Through the wire mesh of the cage they watch the thing test the boundary. Pieces of it move independently — a severed hand finds its own way across the floor. Dennis loses his composure for a moment but recovers. Seth, a biology grad student, starts watching. The parasite is drawn to anything warm: a propane heater, a recently-touched soda can. It loses interest in things that have cooled. Heat is the signal. The infected aren't possessed — they're remotely puppeted by the splinters, each fragment a relay.
A sheriff's cruiser pulls into the lot in response to an earlier APB. The group waves him off frantically through the glass, but he comes inside investigating. The Teddy-thing — now mostly limbs and trunk fused into something less recognizable — catches him in the gas-pump shadow. The sheriff is converted in seconds. Now there are two of them outside the cage, and what was once a sheriff's gun is no longer aimed by a sheriff.
Lacey, deteriorating fast from withdrawal, breaks under the pressure. Against the group's instructions she opens the cage in a panic, intending to run for the cruiser. The parasite catches her before she clears the door. She's dragged screaming back into the dark, her spine snapping audibly as the parasite reshapes her for its next host. The group reseals the cage.

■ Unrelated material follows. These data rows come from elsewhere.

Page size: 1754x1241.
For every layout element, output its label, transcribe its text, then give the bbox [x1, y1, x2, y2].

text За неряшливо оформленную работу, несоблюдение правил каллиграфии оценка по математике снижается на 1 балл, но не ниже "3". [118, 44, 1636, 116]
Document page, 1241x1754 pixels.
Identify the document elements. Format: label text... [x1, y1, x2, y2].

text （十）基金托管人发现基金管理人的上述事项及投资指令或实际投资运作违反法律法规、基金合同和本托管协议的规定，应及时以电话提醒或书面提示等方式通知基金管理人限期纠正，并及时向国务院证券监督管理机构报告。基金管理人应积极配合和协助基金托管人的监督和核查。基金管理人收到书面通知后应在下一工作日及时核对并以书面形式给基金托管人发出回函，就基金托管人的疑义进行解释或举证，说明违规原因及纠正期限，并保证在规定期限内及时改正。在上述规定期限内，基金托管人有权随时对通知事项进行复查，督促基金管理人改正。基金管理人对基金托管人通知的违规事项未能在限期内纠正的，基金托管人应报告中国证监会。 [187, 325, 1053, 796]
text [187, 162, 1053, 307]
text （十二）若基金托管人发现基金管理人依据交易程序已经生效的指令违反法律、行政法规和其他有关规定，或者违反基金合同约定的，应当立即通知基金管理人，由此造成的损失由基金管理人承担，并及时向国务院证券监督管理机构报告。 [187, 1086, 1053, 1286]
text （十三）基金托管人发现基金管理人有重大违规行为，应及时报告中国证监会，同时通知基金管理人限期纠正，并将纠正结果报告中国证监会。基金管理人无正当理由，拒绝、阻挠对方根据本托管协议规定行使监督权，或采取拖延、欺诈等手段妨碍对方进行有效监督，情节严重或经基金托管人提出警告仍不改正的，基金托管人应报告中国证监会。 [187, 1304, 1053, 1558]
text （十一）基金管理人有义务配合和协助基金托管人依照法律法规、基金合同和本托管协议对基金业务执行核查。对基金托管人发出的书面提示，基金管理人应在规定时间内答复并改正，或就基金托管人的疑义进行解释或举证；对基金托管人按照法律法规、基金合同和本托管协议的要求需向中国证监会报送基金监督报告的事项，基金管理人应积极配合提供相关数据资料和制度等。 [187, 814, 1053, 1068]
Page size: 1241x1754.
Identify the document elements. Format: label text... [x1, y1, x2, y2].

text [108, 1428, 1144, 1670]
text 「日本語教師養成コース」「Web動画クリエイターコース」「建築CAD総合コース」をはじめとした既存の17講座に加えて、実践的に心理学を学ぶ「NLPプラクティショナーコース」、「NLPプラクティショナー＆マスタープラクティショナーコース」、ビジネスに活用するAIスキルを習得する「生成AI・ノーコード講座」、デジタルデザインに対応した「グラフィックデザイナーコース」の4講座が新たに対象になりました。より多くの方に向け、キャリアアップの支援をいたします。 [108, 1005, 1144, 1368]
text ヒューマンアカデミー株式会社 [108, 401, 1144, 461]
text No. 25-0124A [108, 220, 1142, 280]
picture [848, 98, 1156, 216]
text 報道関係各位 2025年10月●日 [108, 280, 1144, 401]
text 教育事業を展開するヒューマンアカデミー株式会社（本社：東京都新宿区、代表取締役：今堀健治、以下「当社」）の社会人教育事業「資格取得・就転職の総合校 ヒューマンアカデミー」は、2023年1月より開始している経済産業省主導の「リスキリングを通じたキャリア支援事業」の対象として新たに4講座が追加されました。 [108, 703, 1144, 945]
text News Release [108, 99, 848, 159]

Polly is clawed by an infected hand reaching through a gap. Her own hand starts to feel different almost immediately — the splinter has entered her bloodstream and is beginning to move. Seth and Dennis confer and reach the only available conclusion: the hand has to come off, now. They wedge her wrist on the counter, weight a cinder block on her forearm to crush the bone, and finish the amputation with a box cutter. The severed hand crawls on its own a moment later, before they can throw it clear.
Seth's biology brain catches up. The parasite tracks heat; it ignores cold. He raids the cooler aisle and the gas station's freezer. They pour cold liquids over themselves, strap frozen items to their bodies, lower their core temperatures as far as they can stand — until, on the parasite's heat-sense, they should read as ambient. The plan: dash from the mini-mart to Dennis's stashed getaway car at the gas-station's outer edge, while the parasite (now a mass of fused-together Teddy / Lacey / sheriff parts) can't pick them out from the cold air around them.
The dash goes wrong by degrees. The parasite-mass is faster than they thought; the cold buys them time but not safety. Dennis turns and draws the creature's attention, sacrificing himself to keep the path clear for Polly and Seth. They reach a vehicle, get it started, and gun the engine through the gas-station perimeter and back onto the highway. Polly, one-handed and freezing, drives. Seth slumps in the passenger seat, alive.
The film closes on the two of them on the open road in the small hours of the morning, the gas-station glow vanishing in the rearview. They are the only ones left. The parasite mass remains contained at the station; the sheriff's APB will eventually bring more people to the site — implying, without showing it, that the cold isolation of the gas station was the parasite's first cage but won't be its last.